One of President Joe Biden’s boldest environmental campaign promises was to ban new oil and natural gas leasing on public land and water. But on Wednesday his administration will open more than 80 million acres in the Gulf of Mexico to auction for drilling.
The auction is at odds with Biden’s climate agenda — the President has also promised to slash greenhouse gas emissions in half by 2030 — and environmental advocates say it could set US climate goals back for years.
The administration tried in its first days in office to put a stop to new oil and gas drilling. On January 27, Biden signed an executive order that paused new permits and directed the Department of Interior to launch a “rigorous review” of existing programs related to fossil fuel development.
But a lawsuit filed in March on behalf of 13 states led to a judgment that blocked Biden’s pause.
“Millions and possibly billions of dollars are at stake,” Judge Terry Doughty wrote in his ruling. Doughty was nominated in 2017 to the US District Court for the Western District of Louisiana by then-President Donald Trump.
The Biden administration is moving forward with the new leasing, and White House press secretary Jen Psaki said their hands are tied.
“We’re required to comply with the injunction; it’s a legal case and legal process,” Psaki told reporters Monday. “But it’s important for advocates and other people out there to understand that it’s not aligned with our view, the President’s policies or the executive order that he signed.”
Psaki said the US Department of Justice is appealing the Louisiana decision. But in the meantime, the sale is going forward, and some environmental advocates are strongly criticizing the administration for not taking stronger action to block it.
The Justice Department did not return CNN’s request for comment.
Brettny Hardy, an attorney with the environmental nonprofit Earthjustice leading a lawsuit against the Interior Department, argued the Biden administration could have filed a more aggressive appeal in court, declined to hold the sale this week or withdrawn some of the areas in the Gulf from leasing.
“The sale is going to lock in [oil and gas] production for years to come,” Hardy told CNN. “By that time, we need to be moving away from fossil fuels in order to survive.
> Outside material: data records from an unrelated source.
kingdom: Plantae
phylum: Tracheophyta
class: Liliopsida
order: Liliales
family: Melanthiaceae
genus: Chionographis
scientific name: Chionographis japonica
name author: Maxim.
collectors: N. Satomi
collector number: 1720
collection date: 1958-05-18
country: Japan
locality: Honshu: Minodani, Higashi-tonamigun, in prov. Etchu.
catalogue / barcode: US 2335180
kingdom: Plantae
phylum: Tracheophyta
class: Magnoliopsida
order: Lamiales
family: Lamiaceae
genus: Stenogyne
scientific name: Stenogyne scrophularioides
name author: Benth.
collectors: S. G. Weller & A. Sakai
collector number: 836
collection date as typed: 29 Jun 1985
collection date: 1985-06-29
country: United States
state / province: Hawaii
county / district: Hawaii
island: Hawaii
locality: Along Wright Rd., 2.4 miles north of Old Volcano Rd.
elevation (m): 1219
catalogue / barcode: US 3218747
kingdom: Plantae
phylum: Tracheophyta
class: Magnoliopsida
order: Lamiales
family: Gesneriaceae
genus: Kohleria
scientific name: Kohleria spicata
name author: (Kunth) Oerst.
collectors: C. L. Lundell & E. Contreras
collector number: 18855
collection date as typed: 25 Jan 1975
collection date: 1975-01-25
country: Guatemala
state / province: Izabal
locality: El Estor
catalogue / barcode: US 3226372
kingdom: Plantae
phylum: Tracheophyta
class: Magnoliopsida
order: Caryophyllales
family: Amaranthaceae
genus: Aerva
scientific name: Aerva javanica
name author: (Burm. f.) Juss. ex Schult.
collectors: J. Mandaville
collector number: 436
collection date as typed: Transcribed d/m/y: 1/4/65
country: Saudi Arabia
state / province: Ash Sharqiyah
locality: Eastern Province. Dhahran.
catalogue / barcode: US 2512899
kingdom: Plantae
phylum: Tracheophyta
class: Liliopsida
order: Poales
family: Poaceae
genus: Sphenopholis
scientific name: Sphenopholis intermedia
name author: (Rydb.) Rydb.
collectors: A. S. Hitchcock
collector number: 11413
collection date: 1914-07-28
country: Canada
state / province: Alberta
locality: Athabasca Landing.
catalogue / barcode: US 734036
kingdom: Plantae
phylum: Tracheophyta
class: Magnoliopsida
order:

This lease sale is a really critical juncture and is sending us in the exact opposite direction.”
The Trump administration, which first proposed the Gulf of Mexico sale in 2017, estimated it would generate 21 million to 1.12 billion barrels of oil and from 55 billion to 4.42 trillion cubic feet of natural gas.
The Interior Department’s review of the federal oil and gas leasing program — which was initially due this summer — is still not public and its release date is unclear. Interior spokesperson Melissa Schwartz told CNN she did not have an update on the review.
Schwartz said the review will include an analysis of how much greenhouse gas would be emitted by Gulf Coast leases.
“Interior is conducting a more comprehensive analysis of greenhouse gas impacts from potential oil and gas lease sales than ever before,” Schwartz said.
Environmental groups, including Earthjustice, have sued Interior for moving ahead with the sale, arguing that the department is relying on outdated analyses and climate modeling and shouldn’t proceed with the sale until there’s new information on the emissions impact.
“It’s deeply troubling that the people charged with protecting our public lands and oceans are ignoring court rulings and their own data showing this lease sale is illegal and reckless,” Kristen Monsell, oceans legal director at the Center for Biological Diversity, said in a statement.
House Natural Resources Chair Raúl Grijalva sharply criticized the administration for moving forward with the lease before making its review public, just days after the COP26 climate summit in Glasgow.
“This administration went to Scotland and told the world that America’s climate leadership is back, and now it’s about to hand over 80 million acres of public waters in the Gulf of Mexico to fossil fuel companies,” Grijalva said in a statement. “This is happening under the same lax environmental and safety requirements and inadequate financial assurances that have put Americans in harm’s way for decades.”
Though it came too late to prevent the auction from going forward, environmental advocates suing the administration hope to get a decision on their case by January 1, before the resulting leases would go into effect.
“We set our schedule so that we have an opportunity to get a decision before then,” Hardy said.